Thursday, April 9, 2009

Search Engine Spider Behaviour :

Search engines use an online software to browse the web, looking for new sites to index. The software is referred to as a spider or crawler or the worm. Most search engine spiders have the same level of technology as an early version of Search engines.

What does that mean to us? It means that the spiders can't perform JavaScript functions,images frames and generally can't spider image maps. Spiders can't see text that is contained in graphic images, although some of them read and use the Alt tag assigned to the image. If you think about how the navigation is setup on your site, do you have rollover images in your navigation or drop down lists? Search engines may not see those interior pages. They require text links to get into the deeper content your site.
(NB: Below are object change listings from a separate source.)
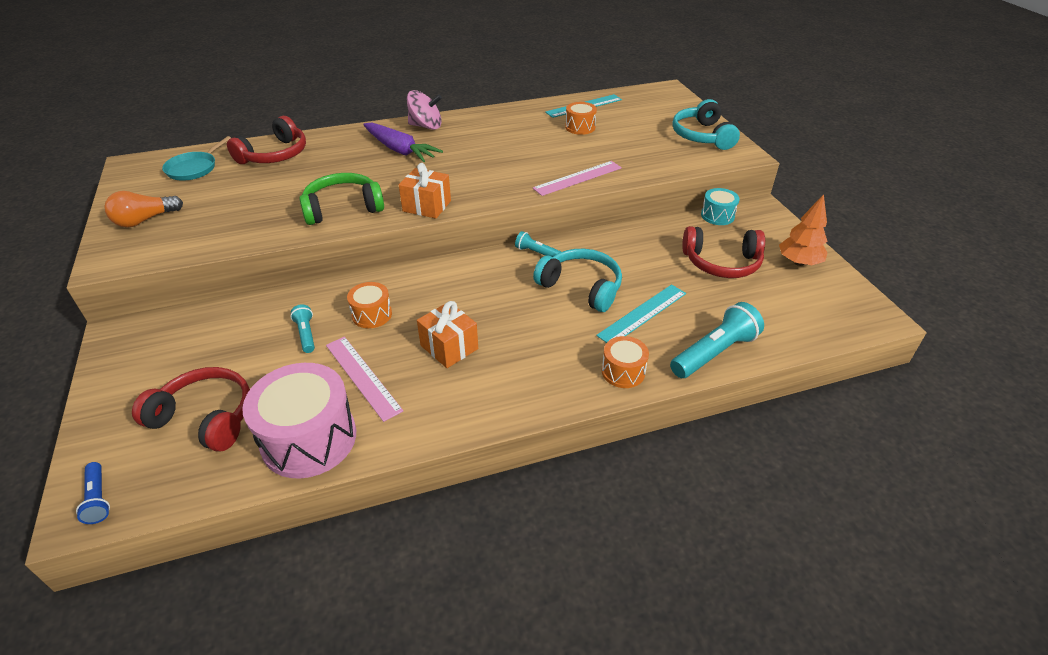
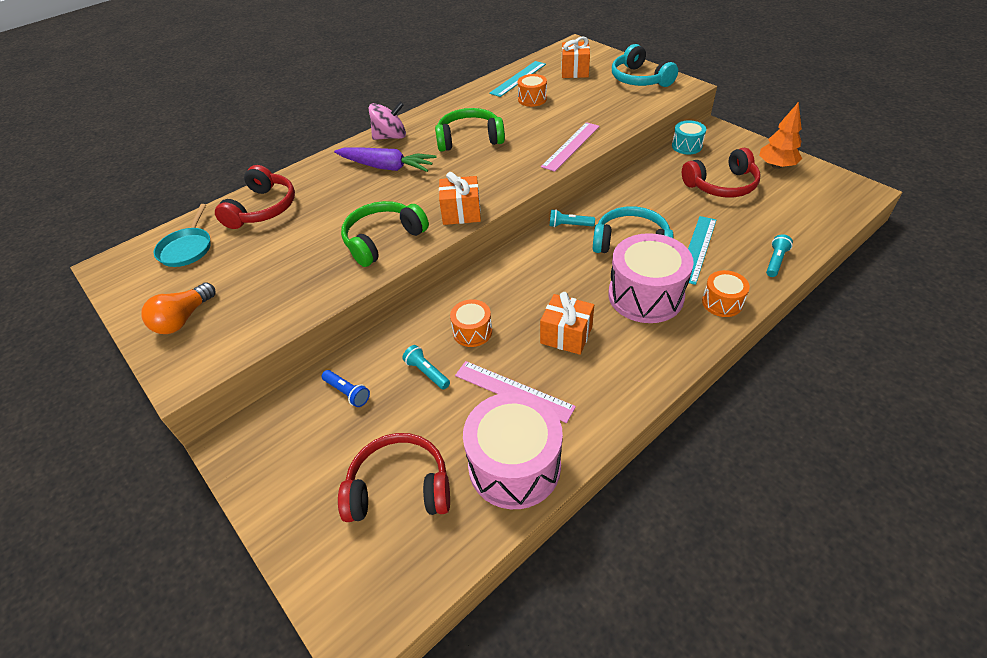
camera: 20 degrees left, 5 degrees up
blue flashlight [76,462,110,524] -> blue flashlight moved to [322,370,370,407]
turquoise flashlight [670,302,764,378] -> turquoise flashlight [766,234,793,277], size x0.54
none -> green headphones [435,108,505,152]
none -> orange gift [561,37,590,78]
none -> pink drum [608,233,694,323]

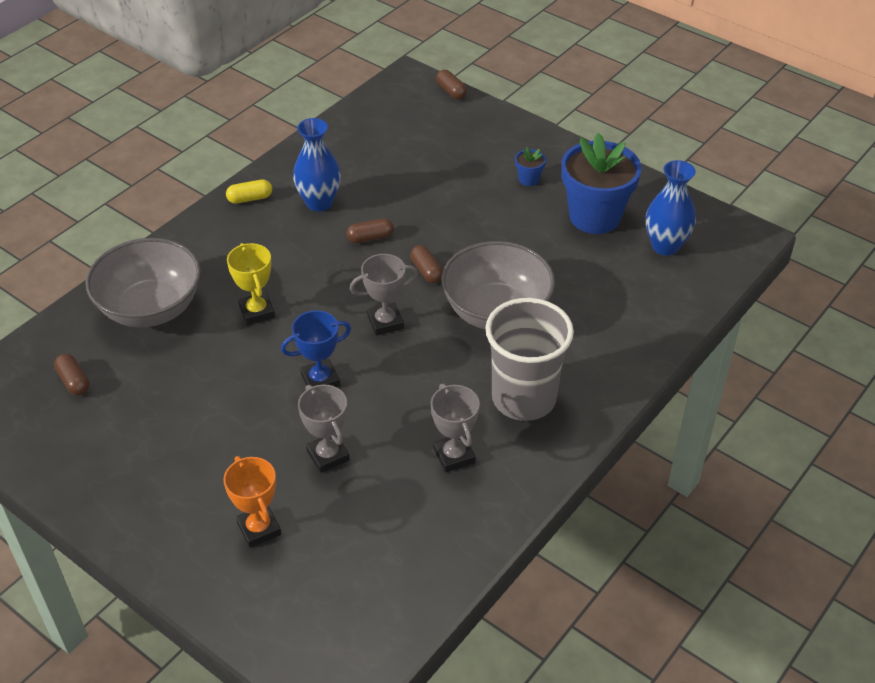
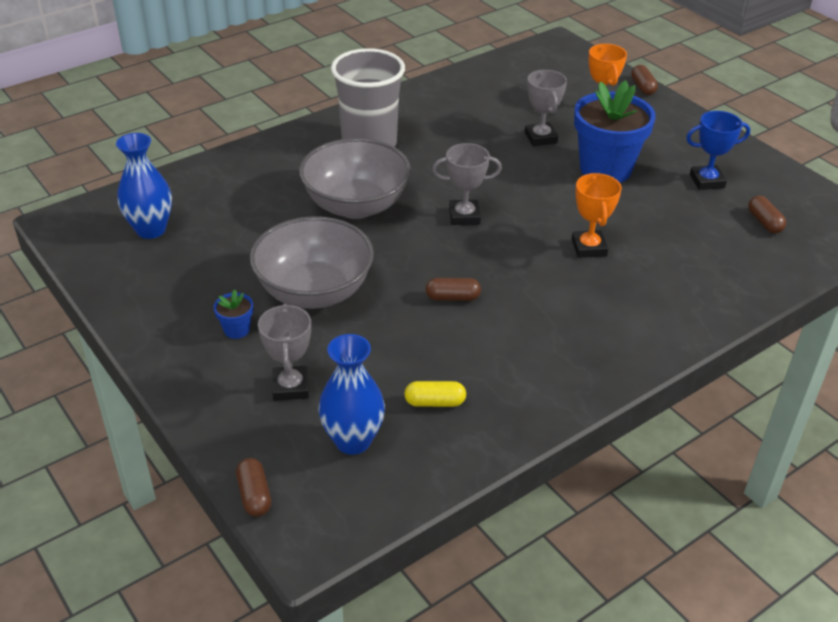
camera: 165 degrees left, 5 degrees down
grey bowl [86,238,201,327] -> grey bowl moved to [250,216,374,309]
yellow capsule [226,179,272,204] -> yellow capsule moved to [404,381,466,407]
yellow trophy [227,243,275,325] -> orange trophy [572,173,622,258]
blue trophy [281,310,351,387] -> blue trophy moved to [686,111,750,190]
blue vase [293,118,341,212] -> blue vase moved to [318,334,385,455]
brown capsule [410,245,443,283] -> brown capsule moved to [631,65,658,95]
grey trophy [431,384,480,472] -> grey trophy moved to [258,304,311,401]
blue flower pot [561,133,642,234] -> blue flower pot moved to [574,80,656,183]

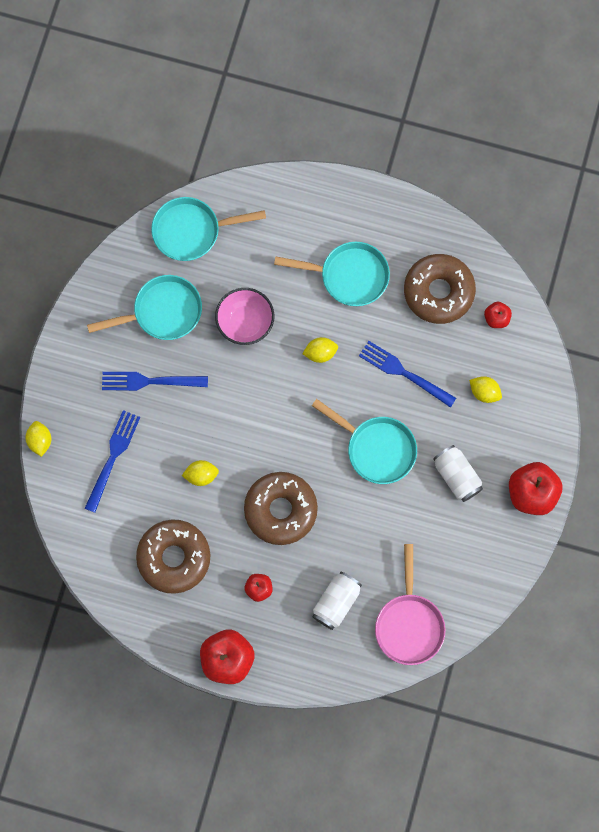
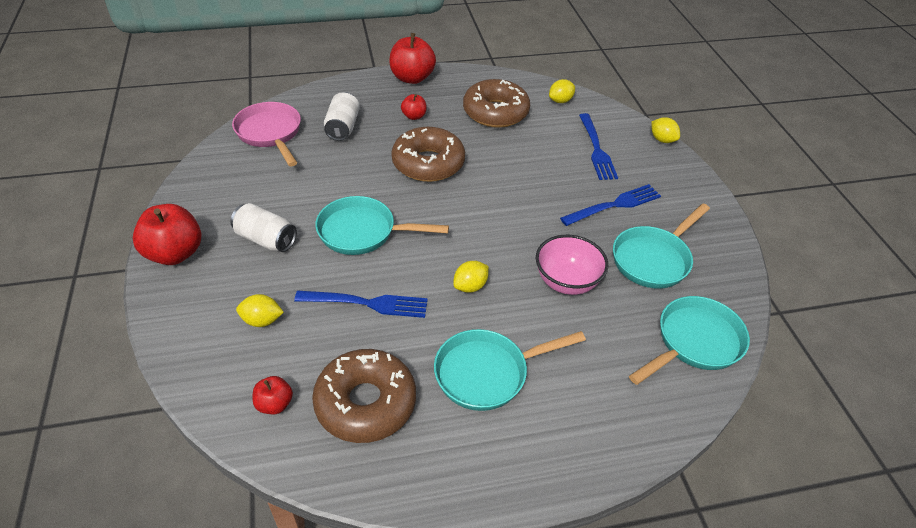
camera: 150 degrees right, 30 degrees down
yellow lemon [182,460,219,486] -> yellow lemon moved to [549,79,575,103]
Have you ever noticed how some designers always have text links at the bottoms of their pages? One good reason to do that is so that your site is in compliance with the American Disability regulations since text readers also can't perform Javascript functions. But the best reason is to get the spiders into the site. 508 compliance has become an important aspect of Web design, and goes hand in hand with search engine optimization.
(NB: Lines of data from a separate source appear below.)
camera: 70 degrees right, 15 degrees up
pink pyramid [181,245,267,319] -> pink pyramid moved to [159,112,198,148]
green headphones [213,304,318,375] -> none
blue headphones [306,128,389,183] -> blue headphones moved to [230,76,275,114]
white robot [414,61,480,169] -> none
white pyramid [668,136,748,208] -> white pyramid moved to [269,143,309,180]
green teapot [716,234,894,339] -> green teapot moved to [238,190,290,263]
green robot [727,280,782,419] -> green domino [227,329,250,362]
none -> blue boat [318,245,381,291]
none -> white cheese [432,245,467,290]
The text on the pages should be HTML text. Text that is contained in images can't be seen by the spiders, so the content won't be reported back to the search engine.
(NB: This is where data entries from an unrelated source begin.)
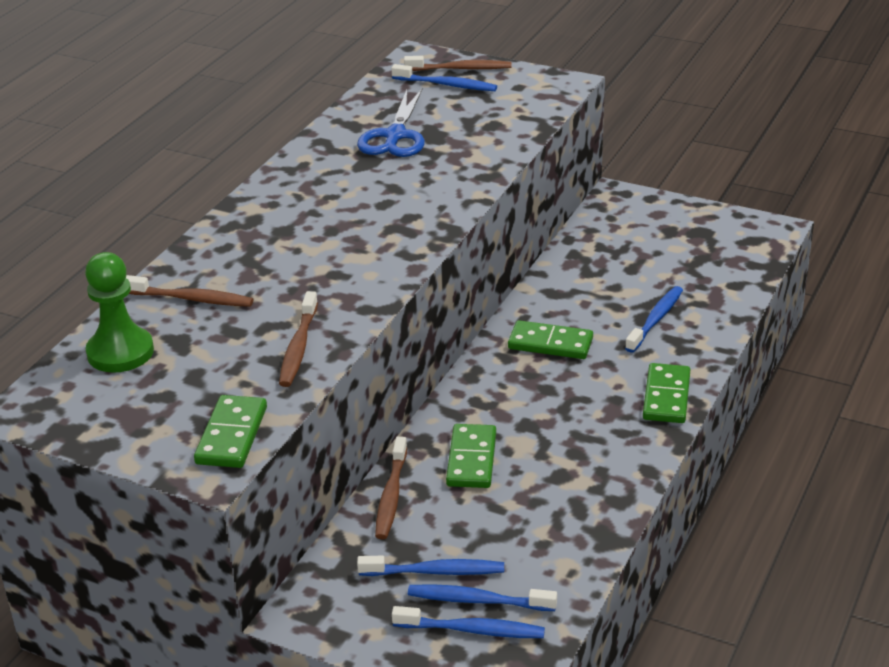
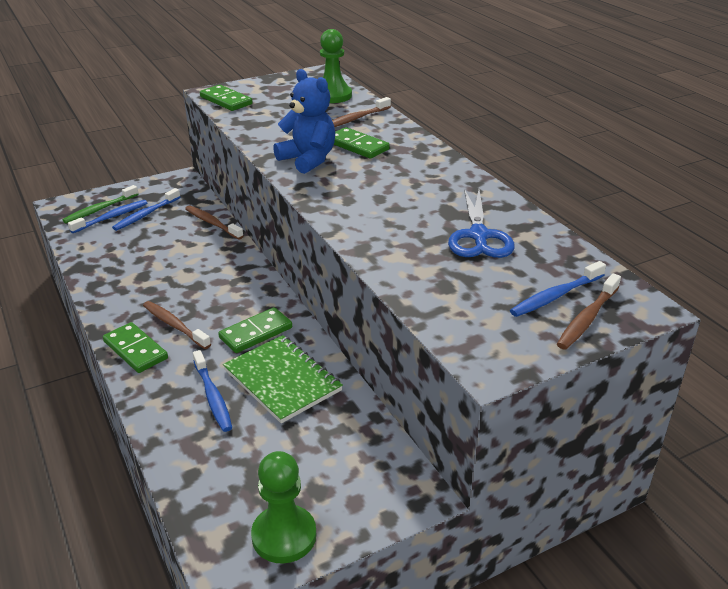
camera: 125 degrees right, 0 degrees up
brown toothbrush [279,291,318,387] -> brown toothbrush moved to [143,301,211,349]
blue scissors [357,88,425,157] -> blue scissors turned 135 degrees counterclockwise [448,189,515,258]
blue toothbrush [392,606,545,638] -> green toothbrush [62,185,139,223]
green domino [446,424,496,488] -> green domino moved to [334,127,390,159]
none -> green notebook [223,335,343,424]
none -> green pawn [251,451,316,564]
none -> blue teddy bear [273,69,335,174]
The goal is to have the search engine spider send back information on every page of your site.

Spiders also browse through the directory structure of your site. It might not be a good idea to give them access to certain areas such as your CGI bin directory. Particular meta tags give instructions to search engine spiders but they are mostly ignored. The best way to keep spiders out of things you don't want them in is to use a Robots.txt file.The Robot.txt file includes those file name which we want to hide from the search engine. This file is kept on the server level, and is the first thing that search engine spiders look for when they access your site. Take a look at your Web site statistic program. If you don't have a Robots.txt file, take a look at your error section and see if it is listed as a "file not found". If you have one, it should be listed under your accessed files section. One of the best way to keep your site search engine friendly is by making the use of XML site map.